Let N be the sum of the numbers appeared when two fair dice are rolled and let the probability that $$N - 2, \sqrt{3N}, N + 2$$ are in geometric progression be $$\frac{k}{48}$$. Then the value of $$k$$ is

Find the value of $$k$$ where the probability that $$N-2, \sqrt{3N}, N+2$$ are in geometric progression is $$\frac{k}{48}$$.

For three terms in GP, the square of the middle term equals the product of the other two: $$(\sqrt{3N})^2 = (N-2)(N+2)$$. This gives $$3N = N^2 - 4$$ and hence $$N^2 - 3N - 4 = 0$$.

The equation factors as $$(N-4)(N+1) = 0$$, giving $$N = 4$$ or $$N = -1$$; since $$N$$ is the sum of two dice, $$N \geq 2$$, we take $$N = 4$$.
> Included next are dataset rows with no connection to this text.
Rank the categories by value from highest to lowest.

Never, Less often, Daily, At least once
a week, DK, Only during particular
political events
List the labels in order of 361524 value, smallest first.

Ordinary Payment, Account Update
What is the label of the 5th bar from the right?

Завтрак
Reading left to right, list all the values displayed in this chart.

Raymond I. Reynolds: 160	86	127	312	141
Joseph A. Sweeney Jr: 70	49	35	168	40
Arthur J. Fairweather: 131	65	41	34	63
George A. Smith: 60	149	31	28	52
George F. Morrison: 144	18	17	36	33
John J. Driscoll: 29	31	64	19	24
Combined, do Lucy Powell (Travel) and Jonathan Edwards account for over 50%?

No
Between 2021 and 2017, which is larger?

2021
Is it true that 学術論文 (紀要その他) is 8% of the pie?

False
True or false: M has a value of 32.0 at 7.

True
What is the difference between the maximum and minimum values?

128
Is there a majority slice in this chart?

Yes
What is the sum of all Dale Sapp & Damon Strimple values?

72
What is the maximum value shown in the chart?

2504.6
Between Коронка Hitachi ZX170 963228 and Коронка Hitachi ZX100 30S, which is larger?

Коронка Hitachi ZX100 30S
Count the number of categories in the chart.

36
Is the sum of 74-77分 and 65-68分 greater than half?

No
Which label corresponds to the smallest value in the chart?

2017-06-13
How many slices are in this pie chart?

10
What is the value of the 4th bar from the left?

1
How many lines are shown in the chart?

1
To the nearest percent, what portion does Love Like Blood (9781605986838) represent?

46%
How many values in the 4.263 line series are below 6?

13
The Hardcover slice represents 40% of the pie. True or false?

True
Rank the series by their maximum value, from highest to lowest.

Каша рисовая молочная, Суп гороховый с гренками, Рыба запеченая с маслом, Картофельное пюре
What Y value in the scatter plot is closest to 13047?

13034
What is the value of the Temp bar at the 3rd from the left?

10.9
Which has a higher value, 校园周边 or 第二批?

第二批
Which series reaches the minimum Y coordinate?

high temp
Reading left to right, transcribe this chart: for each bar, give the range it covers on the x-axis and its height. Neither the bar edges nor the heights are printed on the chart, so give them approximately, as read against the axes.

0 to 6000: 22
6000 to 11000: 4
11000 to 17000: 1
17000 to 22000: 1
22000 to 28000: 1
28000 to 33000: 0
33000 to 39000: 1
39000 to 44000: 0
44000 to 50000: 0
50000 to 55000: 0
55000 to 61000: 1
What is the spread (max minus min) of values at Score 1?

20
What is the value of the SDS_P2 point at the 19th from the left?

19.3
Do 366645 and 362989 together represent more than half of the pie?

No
For sum 4, the favorable outcomes are $$(1,3), (2,2), (3,1)$$, yielding 3 outcomes out of a total of $$6 \times 6 = 36$$. Hence $$P(N=4) = \frac{3}{36} = \frac{1}{12} = \frac{4}{48}$$.

Equating $$\frac{k}{48} = \frac{4}{48}$$ gives $$k = 4$$, so the correct answer is Option B: $$4$$.